INSTRUCCIONES –
Convierte las líneas de todos los registros en una lista numerada y omite las líneas en blanco. No incluyas en la respuesta las marcas de imagen.

DATOS DISPONIBLES –
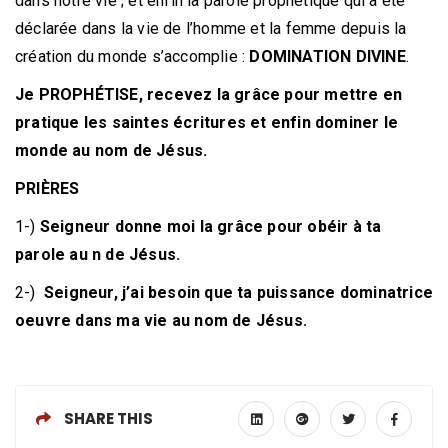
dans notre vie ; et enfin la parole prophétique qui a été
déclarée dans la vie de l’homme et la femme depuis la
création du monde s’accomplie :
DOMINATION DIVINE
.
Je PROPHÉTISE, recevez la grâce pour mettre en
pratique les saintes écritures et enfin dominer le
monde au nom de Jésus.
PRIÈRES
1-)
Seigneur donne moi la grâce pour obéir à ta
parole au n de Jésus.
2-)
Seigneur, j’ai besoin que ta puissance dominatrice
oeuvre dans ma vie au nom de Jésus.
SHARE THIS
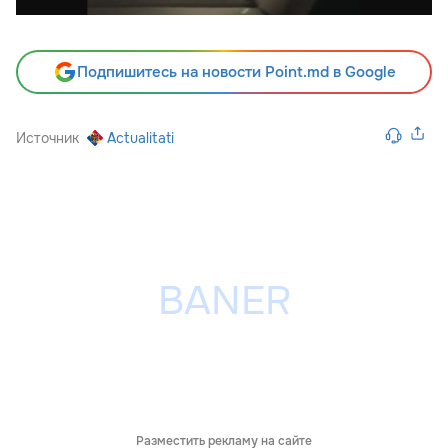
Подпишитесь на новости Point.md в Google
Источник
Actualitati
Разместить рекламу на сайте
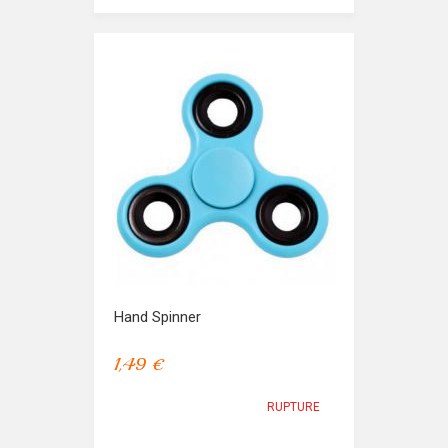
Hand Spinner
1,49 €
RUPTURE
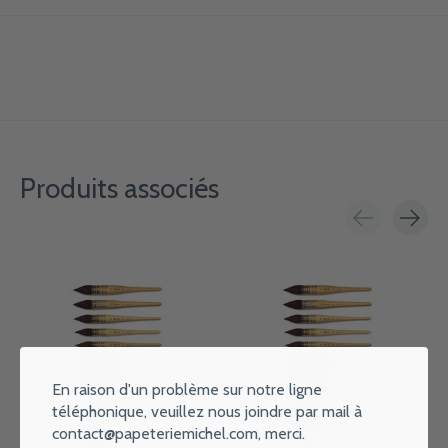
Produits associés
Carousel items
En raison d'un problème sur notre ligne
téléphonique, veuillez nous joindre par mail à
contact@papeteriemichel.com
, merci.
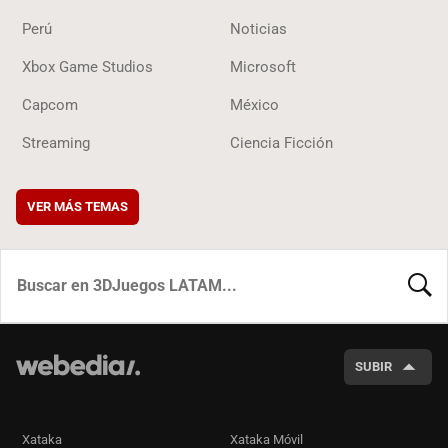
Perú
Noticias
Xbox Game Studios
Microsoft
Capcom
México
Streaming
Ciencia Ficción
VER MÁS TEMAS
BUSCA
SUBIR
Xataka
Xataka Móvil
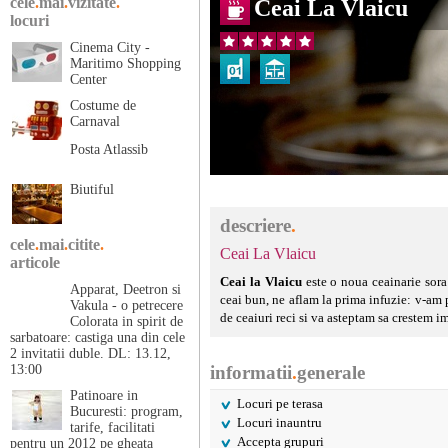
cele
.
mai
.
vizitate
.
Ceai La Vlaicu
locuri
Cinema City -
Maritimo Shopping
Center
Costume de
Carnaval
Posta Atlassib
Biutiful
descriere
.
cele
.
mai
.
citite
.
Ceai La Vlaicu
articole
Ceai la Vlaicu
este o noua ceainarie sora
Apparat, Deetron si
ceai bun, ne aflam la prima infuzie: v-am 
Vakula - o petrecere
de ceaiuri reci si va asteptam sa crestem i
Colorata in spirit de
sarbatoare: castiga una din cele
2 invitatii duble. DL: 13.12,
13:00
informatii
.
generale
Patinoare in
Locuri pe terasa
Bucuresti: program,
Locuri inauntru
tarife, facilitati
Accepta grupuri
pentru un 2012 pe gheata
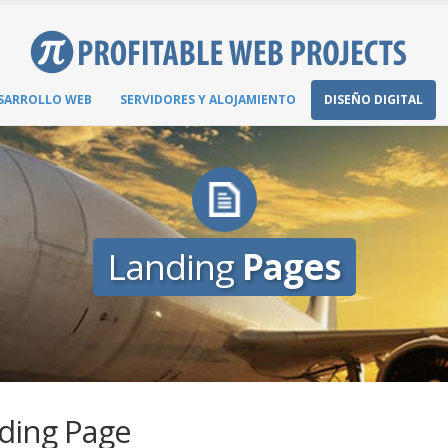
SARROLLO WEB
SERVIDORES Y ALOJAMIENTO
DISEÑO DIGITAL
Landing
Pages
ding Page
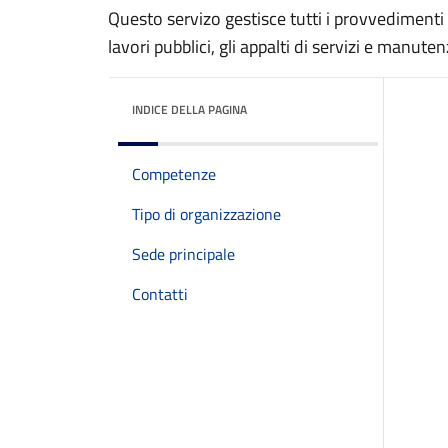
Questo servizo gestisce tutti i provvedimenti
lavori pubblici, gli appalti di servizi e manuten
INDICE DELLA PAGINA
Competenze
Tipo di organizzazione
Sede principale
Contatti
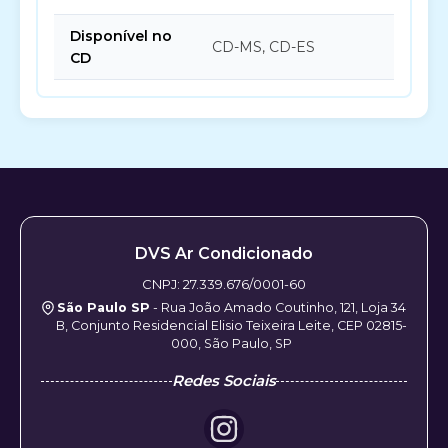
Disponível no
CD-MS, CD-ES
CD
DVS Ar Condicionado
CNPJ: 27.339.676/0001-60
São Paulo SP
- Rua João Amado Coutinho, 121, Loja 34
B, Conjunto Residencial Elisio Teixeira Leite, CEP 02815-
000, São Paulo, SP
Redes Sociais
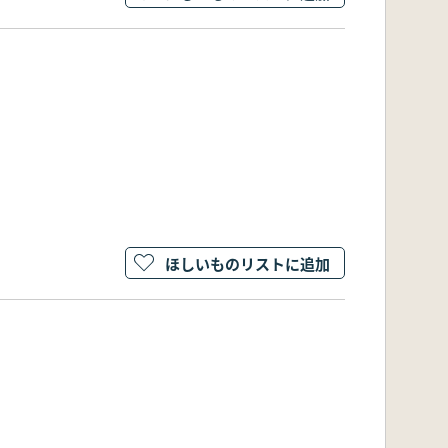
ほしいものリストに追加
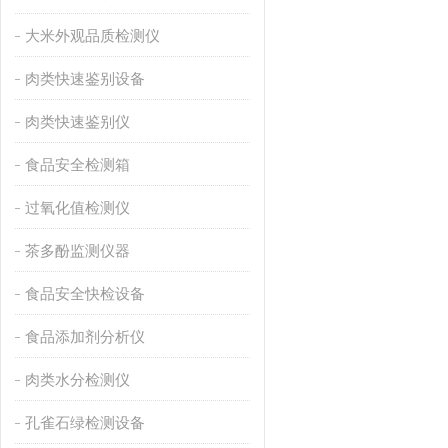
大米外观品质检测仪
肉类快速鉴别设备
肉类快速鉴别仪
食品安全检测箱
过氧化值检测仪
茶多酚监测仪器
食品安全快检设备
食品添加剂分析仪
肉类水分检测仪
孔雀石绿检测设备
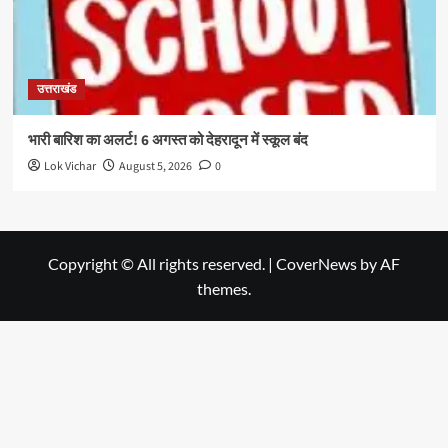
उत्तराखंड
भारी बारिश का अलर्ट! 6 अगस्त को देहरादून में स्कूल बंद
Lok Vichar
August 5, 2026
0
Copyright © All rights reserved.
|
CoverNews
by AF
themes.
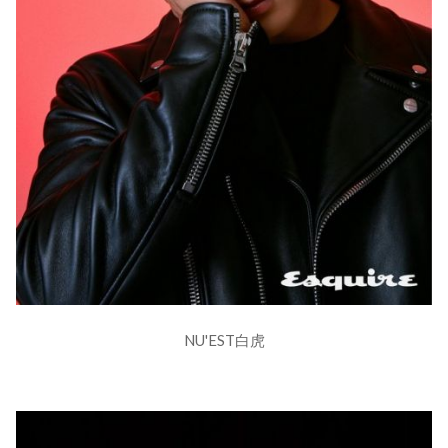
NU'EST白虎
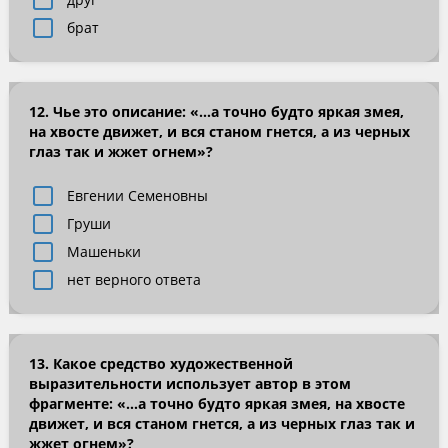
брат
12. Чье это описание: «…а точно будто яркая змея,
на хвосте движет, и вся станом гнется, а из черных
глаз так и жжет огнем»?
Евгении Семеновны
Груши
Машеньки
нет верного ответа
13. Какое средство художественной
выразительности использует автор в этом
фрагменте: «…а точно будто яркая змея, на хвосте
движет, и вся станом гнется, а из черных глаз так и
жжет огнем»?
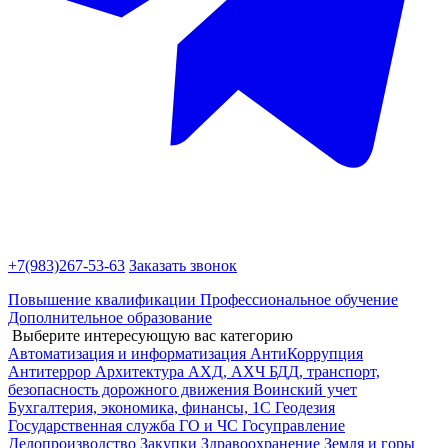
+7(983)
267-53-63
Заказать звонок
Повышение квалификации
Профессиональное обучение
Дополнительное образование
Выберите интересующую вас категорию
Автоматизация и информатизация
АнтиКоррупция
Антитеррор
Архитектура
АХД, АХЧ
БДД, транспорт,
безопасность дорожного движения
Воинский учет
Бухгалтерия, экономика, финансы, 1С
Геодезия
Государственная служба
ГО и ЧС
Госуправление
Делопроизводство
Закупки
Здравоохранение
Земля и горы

EJERCICIO RESUELTO –
1. dans notre vie ; et enfin la parole prophétique qui a été
2. déclarée dans la vie de l’homme et la femme depuis la
3. création du monde s’accomplie :
4. DOMINATION DIVINE
5. .
6. Je PROPHÉTISE, recevez la grâce pour mettre en
7. pratique les saintes écritures et enfin dominer le
8. monde au nom de Jésus.
9. PRIÈRES
10. 1-)
11. Seigneur donne moi la grâce pour obéir à ta
12. parole au n de Jésus.
13. 2-)
14. Seigneur, j’ai besoin que ta puissance dominatrice
15. oeuvre dans ma vie au nom de Jésus.
16. SHARE THIS
17. Подпишитесь на новости Point.md в Google
18. Источник
19. Actualitati
20. Разместить рекламу на сайте
21. Hand Spinner
22. 1,49 €
23. RUPTURE
24. Produits associés
25. Carousel items
26. En raison d'un problème sur notre ligne
27. téléphonique, veuillez nous joindre par mail à
28. contact@papeteriemichel.com
29. , merci.
30. Perú
31. Noticias
32. Xbox Game Studios
33. Microsoft
34. Capcom
35. México
36. Streaming
37. Ciencia Ficción
38. VER MÁS TEMAS
39. BUSCA
40. SUBIR
41. Xataka
42. Xataka Móvil
43. cele
44. .
45. mai
46. .
47. vizitate
48. .
49. Ceai La Vlaicu
50. locuri
51. Cinema City -
52. Maritimo Shopping
53. Center
54. Costume de
55. Carnaval
56. Posta Atlassib
57. Biutiful
58. descriere
59. .
60. cele
61. .
62. mai
63. .
64. citite
65. .
66. Ceai La Vlaicu
67. articole
68. Ceai la Vlaicu
69. este o noua ceainarie sora
70. Apparat, Deetron si
71. ceai bun, ne aflam la prima infuzie: v-am 
72. Vakula - o petrecere
73. de ceaiuri reci si va asteptam sa crestem i
74. Colorata in spirit de
75. sarbatoare: castiga una din cele
76. 2 invitatii duble. DL: 13.12,
77. 13:00
78. informatii
79. .
80. generale
81. Patinoare in
82. Locuri pe terasa
83. Bucuresti: program,
84. Locuri inauntru
85. tarife, facilitati
86. Accepta grupuri
87. pentru un 2012 pe gheata
88. SARROLLO WEB
89. SERVIDORES Y ALOJAMIENTO
90. DISEÑO DIGITAL
91. Landing
92. Pages
93. ding Page
94. Questo servizo gestisce tutti i provvedimenti
95. lavori pubblici, gli appalti di servizi e manuten
96. INDICE DELLA PAGINA
97. Competenze
98. Tipo di organizzazione
99. Sede principale
100. Contatti
101. Disponível no
102. CD-MS, CD-ES
103. CD
104. DVS Ar Condicionado
105. CNPJ: 27.339.676/0001-60
106. São Paulo SP
107. - Rua João Amado Coutinho, 121, Loja 34
108. B, Conjunto Residencial Elisio Teixeira Leite, CEP 02815-
109. 000, São Paulo, SP
110. Redes Sociais
111. ほしいものリストに追加
112. 大米外观品质检测仪
113. 肉类快速鉴别设备
114. 肉类快速鉴别仪
115. 食品安全检测箱
116. 过氧化值检测仪
117. 茶多酚监测仪器
118. 食品安全快检设备
119. 食品添加剂分析仪
120. 肉类水分检测仪
121. 孔雀石绿检测设备
122. उत्तराखंड
123. भारी बारिश का अलर्ट! 6 अगस्त को देहरादून में स्कूल बंद
124. Lok Vichar
125. August 5, 2026
126. 0
127. Copyright © All rights reserved.
128. |
129. CoverNews
130. by AF
131. themes.
132. NU'EST白虎
133. брат
134. 12. Чье это описание: «…а точно будто яркая змея,
135. на хвосте движет, и вся станом гнется, а из черных
136. глаз так и жжет огнем»?
137. Евгении Семеновны
138. Груши
139. Машеньки
140. нет верного ответа
141. 13. Какое средство художественной
142. выразительности использует автор в этом
143. фрагменте: «…а точно будто яркая змея, на хвосте
144. движет, и вся станом гнется, а из черных глаз так и
145. жжет огнем»?
146. +7(983)
147. 267-53-63
148. Заказать звонок
149. Повышение квалификации
150. Профессиональное обучение
151. Дополнительное образование
152. Выберите интересующую вас категорию
153. Автоматизация и информатизация
154. АнтиКоррупция
155. Антитеррор
156. Архитектура
157. АХД, АХЧ
158. БДД, транспорт,
159. безопасность дорожного движения
160. Воинский учет
161. Бухгалтерия, экономика, финансы, 1С
162. Геодезия
163. Государственная служба
164. ГО и ЧС
165. Госуправление
166. Делопроизводство
167. Закупки
168. Здравоохранение
169. Земля и горы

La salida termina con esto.